Most of our fields have no resolvers defined because they can be infered by Gatsby itself. There are roughly two types of fields here:

  1. fields whose values exist on the source object itself
  2. fields that only return values after using the resolver to compute the value

For the second type of field we need to pass through our resolver to the source type’s resolver to get the final value (note: this resolver code will be simplified by additional future Gatsby APIs). We take this approach for excerpt and body.

// gatsby-node.js
exports.sourceNodes = ({ actions, schema }) => {
const { createTypes } = actions;
createTypes(
schema.buildObjectType({
name: `BlogPost`,
fields: {
id: { type: `ID!` },
title: {
type: "String!"
},
tags: { type: `[String]!` }
excerpt: {
type: "String!",
resolve: async (source, args, context, info) => {
const type = info.schema.getType(`Mdx`);
const mdxNode = context.nodeModel.getNodeById({
id: source.parent
});
const resolver = type.getFields()["excerpt"].resolve;
const excerpt = await resolver(
mdxNode,
{ pruneLength: 140 },
context,
{
fieldName: "excerpt"
}
);
return excerpt;
}
},
body: {
type: "String!",
resolve(source, args, context, info) {
const type = info.schema.getType(`Mdx`);
const mdxNode = context.nodeModel.getNodeById({
id: source.parent
});
const resolver = type.getFields()["body"].resolve;
return resolver(mdxNode, {}, context, {
fieldName: "body"
});
}
},
},
interfaces: [`Node`]
})
);
};

So now we have our BlogPost type, but we still need some nodes using that type. To do this, we’ll use some boilerplate createNode calls that translates fairly directly from MDX frontmatter to BlogPost fields. We only want to create BlogPost nodes from Mdx nodes with File parents from the posts filesystem source in this case. We could, in the future, source BlogPosts from different places as well.

// gatsby-node.js
const crypto = require("crypto");
exports.onCreateNode = ({
node,
actions,
getNode,
createNodeId
}) => {
const {
createNodeField,
createNode,
createParentChildLink
} = actions;
if (node.internal.type === `Mdx`) {
const { frontmatter } = node;
const parent = getNode(node.parent);
if (
parent.internal.type === "File" &&
parent.sourceInstanceName === "posts"
) {
const fieldData = {
title: node.frontmatter.title,
tags: node.frontmatter.tags || []
};
createNode({
...fieldData,
// Required fields.
id: createNodeId(`${node.id} >>> BlogPost`),
parent: node.id,
children: [],
internal: {
type: `BlogPost`,
contentDigest: crypto
.createHash(`md5`)
.update(JSON.stringify(fieldData))
.digest(`hex`),
content: JSON.stringify(fieldData),
description: `Blog Posts`
}
});
createParentChildLink({
parent: parent,
child: node
});
}
}
};

Once we’ve done this, the following query will always work regardless of if we have any BlogPosts in the node system. Note that even though we haven’t coded any explicit support for filtering or sorting, we can still use them because Gatsby handles that for us.
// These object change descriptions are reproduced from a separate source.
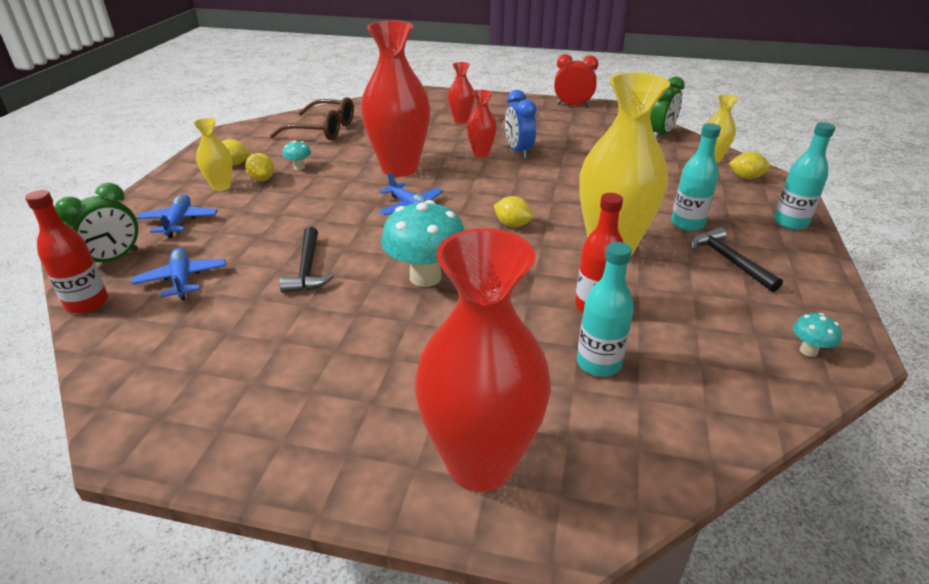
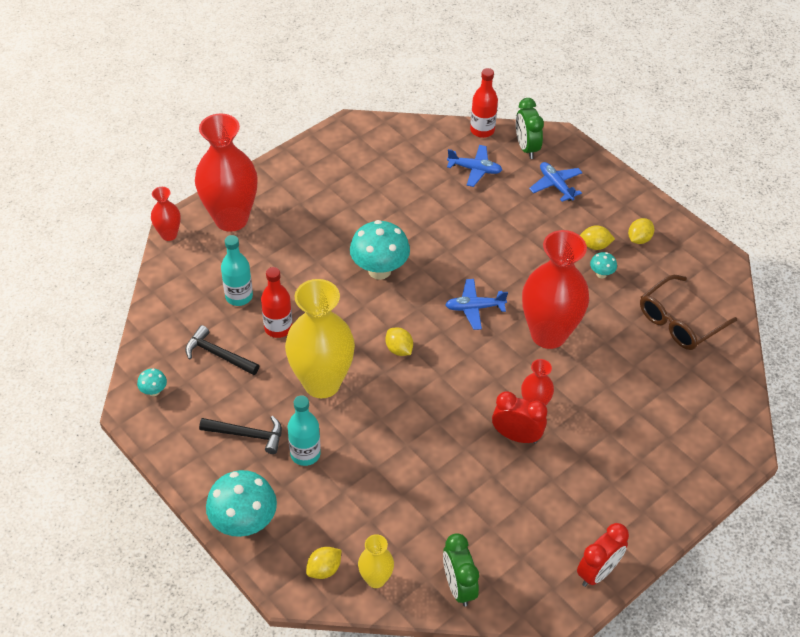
camera: 125 degrees right, 15 degrees up
(179, 222) = (555, 185): blue plane -> blue plane turned 150 degrees counterclockwise
(221, 187) = (599, 220): yellow vase -> none
(308, 269) = (438, 223): black hammer -> black hammer (218, 355)
(461, 120) = (627, 439): red vase -> red vase (169, 235)
(512, 225) = (399, 349): yellow lemon -> yellow lemon turned 75 degrees clockwise
(518, 151) = (516, 436): blue clock -> red clock
(790, 222) = (244, 523): turquoise bottle -> turquoise mushroom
Note also that because we created a parent/child relationship for the BlogPost nodes, we can reach up into any of the parents to access interesting information, so no user of our theme will be overly restricted if they want to do something outside of the 80% use case.

{
allBlogPost(sort: { fields: title, order: ASC }) {
totalCount
nodes {
title
tags
body
parent {
... on Mdx {
parent {
... on File {
relativePath
}
}
}
}
}
}
}

With no posts, the result is:

{
"data": {
"allBlogPost": {
"totalCount": 0,
"nodes": []
}
}
}

With results, we get the following instead (note: I’ve removed the body value for brevity as it can get quite long).

{
"data": {
"allBlogPost": {
"totalCount": 2,
"nodes": [
{
"title": "Something Else",
"tags": [],
"body": "",
"parent": {
"parent": {
"relativePath": "page-2.mdx"
}
}
},
{
"title": "my post",
"tags": [],
"body": "",
"parent": {
"parent": {
"relativePath": "index.mdx"
}
}
}
]
}
}
}

Fin

Now we’ve gotten ourselves to a point where we can use a BlogPost type instead of Mdx, simplifying our code base and also ensuring that when users of our theme want to query for blog posts on their pages, they don’t have to worry about filtering all of the other Mdx or File results out.